= Exercise aim =
Exactly the lines from the one with "Alternativen?" to the end of the listing must be repeated, both ends included, with nothing added.

= Data provided =

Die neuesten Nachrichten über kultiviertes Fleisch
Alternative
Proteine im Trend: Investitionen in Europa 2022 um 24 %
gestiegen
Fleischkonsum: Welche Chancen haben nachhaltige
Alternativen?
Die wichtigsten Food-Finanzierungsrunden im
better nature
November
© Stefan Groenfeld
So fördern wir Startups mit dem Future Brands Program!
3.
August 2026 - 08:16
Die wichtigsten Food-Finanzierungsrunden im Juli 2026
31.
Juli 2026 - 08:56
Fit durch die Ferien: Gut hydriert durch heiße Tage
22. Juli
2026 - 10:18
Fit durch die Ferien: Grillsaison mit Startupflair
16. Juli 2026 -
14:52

= Response =
Alternativen?
Die wichtigsten Food-Finanzierungsrunden im
better nature
November
© Stefan Groenfeld
So fördern wir Startups mit dem Future Brands Program!
3.
August 2026 - 08:16
Die wichtigsten Food-Finanzierungsrunden im Juli 2026
31.
Juli 2026 - 08:56
Fit durch die Ferien: Gut hydriert durch heiße Tage
22. Juli
2026 - 10:18
Fit durch die Ferien: Grillsaison mit Startupflair
16. Juli 2026 -
14:52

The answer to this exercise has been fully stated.